## WHAT THIS TASK INVOLVES
Although the records contain pictures, repeat only the text of every line exactly.

[Page-level text extractions]
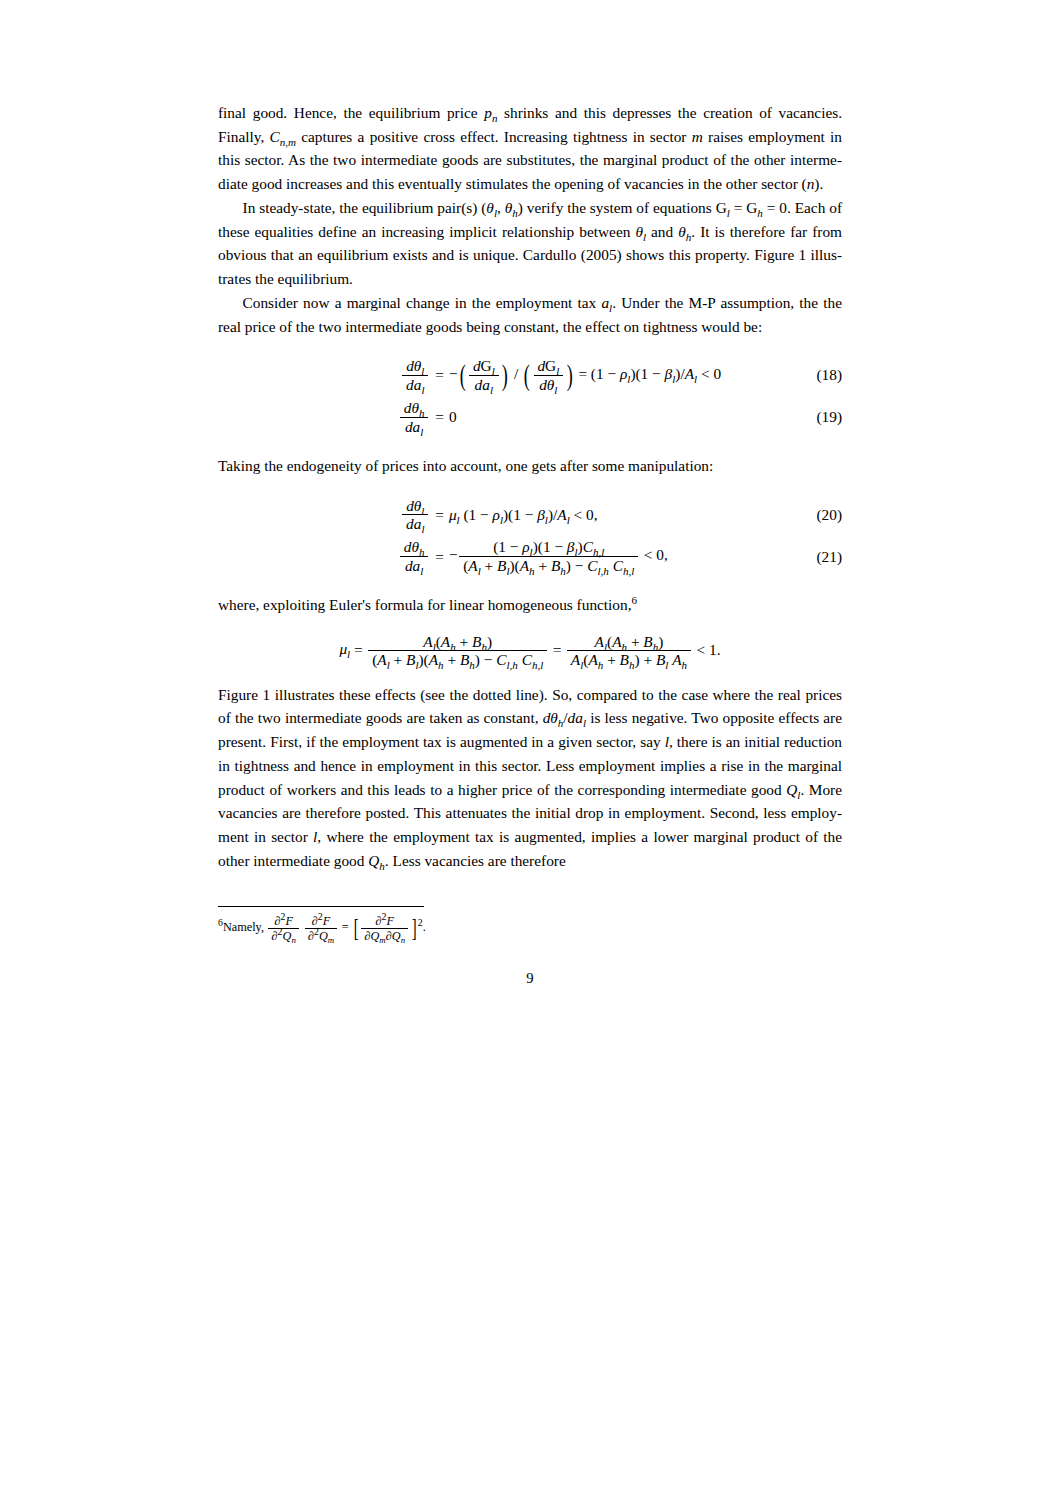final good. Hence, the equilibrium price pn shrinks and this depresses the creation of vacancies. Finally, Cn,m captures a positive cross effect. Increasing tightness in sector m raises employment in this sector. As the two intermediate goods are substitutes, the marginal product of the other intermediate good increases and this eventually stimulates the opening of vacancies in the other sector (n).
In steady-state, the equilibrium pair(s) (θl, θh) verify the system of equations Gl = Gh = 0. Each of these equalities define an increasing implicit relationship between θl and θh. It is therefore far from obvious that an equilibrium exists and is unique. Cardullo (2005) shows this property. Figure 1 illustrates the equilibrium.
Consider now a marginal change in the employment tax al. Under the M-P assumption, the the real price of the two intermediate goods being constant, the effect on tightness would be:
| dθ l da l | = | − ( d G l da l ) / ( d G l dθ l ) = (1 − ρ l )(1 − β l )/ A l < 0 | (18) |
| dθ h da l | = | 0 | (19) |
Taking the endogeneity of prices into account, one gets after some manipulation:
| dθ l da l | = | μ l (1 − ρ l )(1 − β l )/ A l < 0, | (20) |
| dθ h da l | = | − (1 − ρ l )(1 − β l ) C h,l ( A l + B l )( A h + B h ) − C l,h C h,l < 0, | (21) |
where, exploiting Euler's formula for linear homogeneous function,6
μl = Al(Ah + Bh)(Al + Bl)(Ah + Bh) − Cl,h Ch,l = Al(Ah + Bh) Al(Ah + Bh) + Bl Ah < 1.
Figure 1 illustrates these effects (see the dotted line). So, compared to the case where the real prices of the two intermediate goods are taken as constant, dθh/dal is less negative. Two opposite effects are present. First, if the employment tax is augmented in a given sector, say l, there is an initial reduction in tightness and hence in employment in this sector. Less employment implies a rise in the marginal product of workers and this leads to a higher price of the corresponding intermediate good Ql. More vacancies are therefore posted. This attenuates the initial drop in employment. Second, less employment in sector l, where the employment tax is augmented, implies a lower marginal product of the other intermediate good Qh. Less vacancies are therefore
6Namely, ∂2F∂2Qn ∂2F∂2Qm = [∂2F∂Qm∂Qn]2.
9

## ANSWER SPACE
final good. Hence, the equilibrium price pn shrinks and this depresses the creation of vacancies. Finally, Cn,m captures a positive cross effect. Increasing tightness in sector m raises employment in this sector. As the two intermediate goods are substitutes, the marginal product of the other intermediate good increases and this eventually stimulates the opening of vacancies in the other sector (n).
In steady-state, the equilibrium pair(s) (θl, θh) verify the system of equations Gl = Gh = 0. Each of these equalities define an increasing implicit relationship between θl and θh. It is therefore far from obvious that an equilibrium exists and is unique. Cardullo (2005) shows this property. Figure 1 illustrates the equilibrium.
Consider now a marginal change in the employment tax al. Under the M-P assumption, the the real price of the two intermediate goods being constant, the effect on tightness would be:
| dθ l da l | = | − ( d G l da l ) / ( d G l dθ l ) = (1 − ρ l )(1 − β l )/ A l < 0 | (18) |
| dθ h da l | = | 0 | (19) |
Taking the endogeneity of prices into account, one gets after some manipulation:
| dθ l da l | = | μ l (1 − ρ l )(1 − β l )/ A l < 0, | (20) |
| dθ h da l | = | − (1 − ρ l )(1 − β l ) C h,l ( A l + B l )( A h + B h ) − C l,h C h,l < 0, | (21) |
where, exploiting Euler's formula for linear homogeneous function,6
μl = Al(Ah + Bh)(Al + Bl)(Ah + Bh) − Cl,h Ch,l = Al(Ah + Bh) Al(Ah + Bh) + Bl Ah < 1.
Figure 1 illustrates these effects (see the dotted line). So, compared to the case where the real prices of the two intermediate goods are taken as constant, dθh/dal is less negative. Two opposite effects are present. First, if the employment tax is augmented in a given sector, say l, there is an initial reduction in tightness and hence in employment in this sector. Less employment implies a rise in the marginal product of workers and this leads to a higher price of the corresponding intermediate good Ql. More vacancies are therefore posted. This attenuates the initial drop in employment. Second, less employment in sector l, where the employment tax is augmented, implies a lower marginal product of the other intermediate good Qh. Less vacancies are therefore
6Namely, ∂2F∂2Qn ∂2F∂2Qm = [∂2F∂Qm∂Qn]2.
9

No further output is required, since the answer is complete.